Thank you so much for the many wonderful replies I received in response to my announcement that I am transitioning from writing a weekly Tuesday Minute with Mary to writing on an occasional basis. It was very heartwarming to read your comments about this change and what my Tuesday Minutes have meant to you – thank you! After four years, this will be my last weekly Tuesday Minute. Starting in 2014, I will be writing An Occasional Tuesday Minute with Mary, with no predetermined schedule, just whenever the inspiration appears!

As I mentioned, I am closing this particular chapter of my work in order to see what the next chapter may be. It’s always challenging to end something, especially if it’s going well, but I am confident that there are undiscovered opportunities that will become evident once a vacuum is created. I recently came across a wonderful quote by Morihei Ueshiba, the founder of Aikido. It relates beautifully to this idea of a new beginning; and it’s a lovely thought to start out the new year.

“Your heart is full of fertile seeds, waiting to sprout.”

Food for Thought ~

Periodically evaluating our activities and priorities is a useful exercise to have in our repertoire. Once we have completed the evaluation process, we can then decide if there are things we may want or need to stop doing, as well as to start doing. The turning of the calendar year is an opportune time, but of course, we can do this anytime. A new beginning is a time of discovery and growth, revelation and change. Yes, it can be uncomfortable and a bit scary, but it’s also liberating and exciting.

Question for the day ~

Is there something you might wish to let go of at this time? Is there an ending that’s called for? Is there an important New Beginning that could emerge if you were to give it time and space? What fertile seeds may be in your heart, waiting to sprout?

Mary

#205 – Acknowledging a Great Leader

Last week’s post addressed the subject of acknowledgement. The recent death of Nelson Mandela is an opportunity to acknowledge a truly great leader whose life and accomplishments will have lasting meaning and impact. Nelson Mandela is a wonderful role model for leaders everywhere. He was confident without being arrogant. He was intelligent, strong, and courageous. He conducted himself with integrity, dignity and grace. He was charismatic and optimistic, an inspirational representative of determination. His vision and resolve were immutable. I admired him greatly, and consider him to be one of the greatest leaders of our time. In addition to his intelligence and skill, Mandela was also wise, and his insights are often quoted. Here is one of my favorites.

Food for Thought ~

“I am fundamentally an optimist. Part of being optimistic is keeping one’s head pointed towards the sun, one’s feet moving forward. There were many dark moments when my faith in humanity was sorely tested, but I would not and could not give myself up to despair. That way lies defeat and death.”
Nelson Mandela

Question for the day ~

How might Nelson Mandela be a role model for you?

~ Another Mandela Quote ~

“A good head and a good heart are always a formidable combination.”

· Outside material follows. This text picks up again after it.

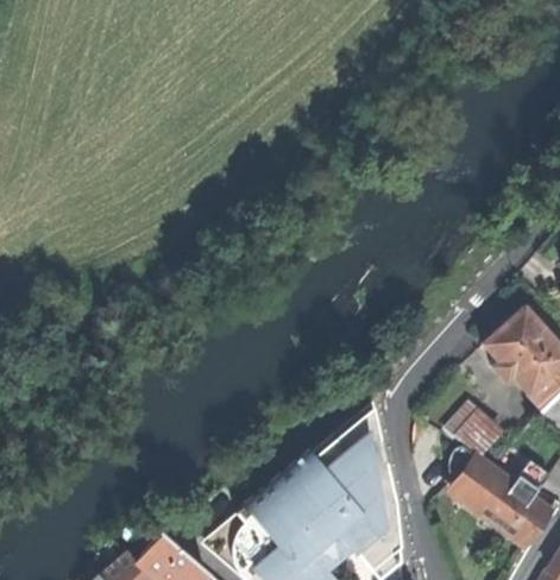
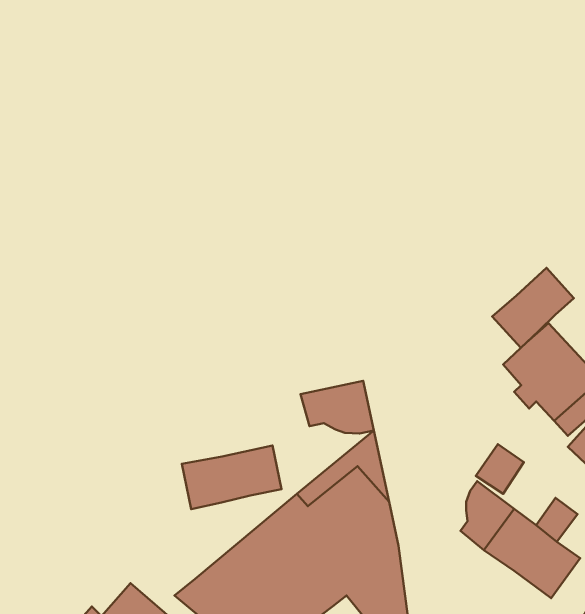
building: none -> [492,268,574,348]
building: none -> [300,381,374,433]
building: none -> [182,446,281,509]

In memoriam, Nelson Mandela, 1918 – 2013.

Mary

#204 – Insightful Acknowledgement

This is the third in a series devoted to the different types of positive communication. A good leader uses all of these regularly and frequently. We started with encouragement, and then addressed appreciation. This week the theme is acknowledgement.

Food for Thought ~

This type of communication is somewhat more complicated and subtle than the previous two. It requires slowing down enough to look beneath the surface of a situation and see the underlying motivations. This requires awareness, empathy and insight on the part of the leader. Generally speaking, an acknowledgement recognizes a person’s values, their ethics, their principles. Regardless of the manifestation of those values, whether the outcome is success or failure, the motivation underlying the behavior is what deserves to be acknowledged. A thoughtful and accurate acknowledgement can be a very meaningful, perhaps even profound, way to honor and appreciate someone. When you have done this well, an insightful acknowledgement is a gift that will long be remembered.

Question for the day ~

Have you honed your skills at acknowledgement?

A Footnote ~

As with the two previous types of positive communication, it is very instructive to recall our own experiences in order to remember how important these seemingly simple communications can be. If you have been the recipient of an insightful acknowledgement, you hopefully recall its power and meaning. If not, you may be aware of a time when its absence was noteworthy.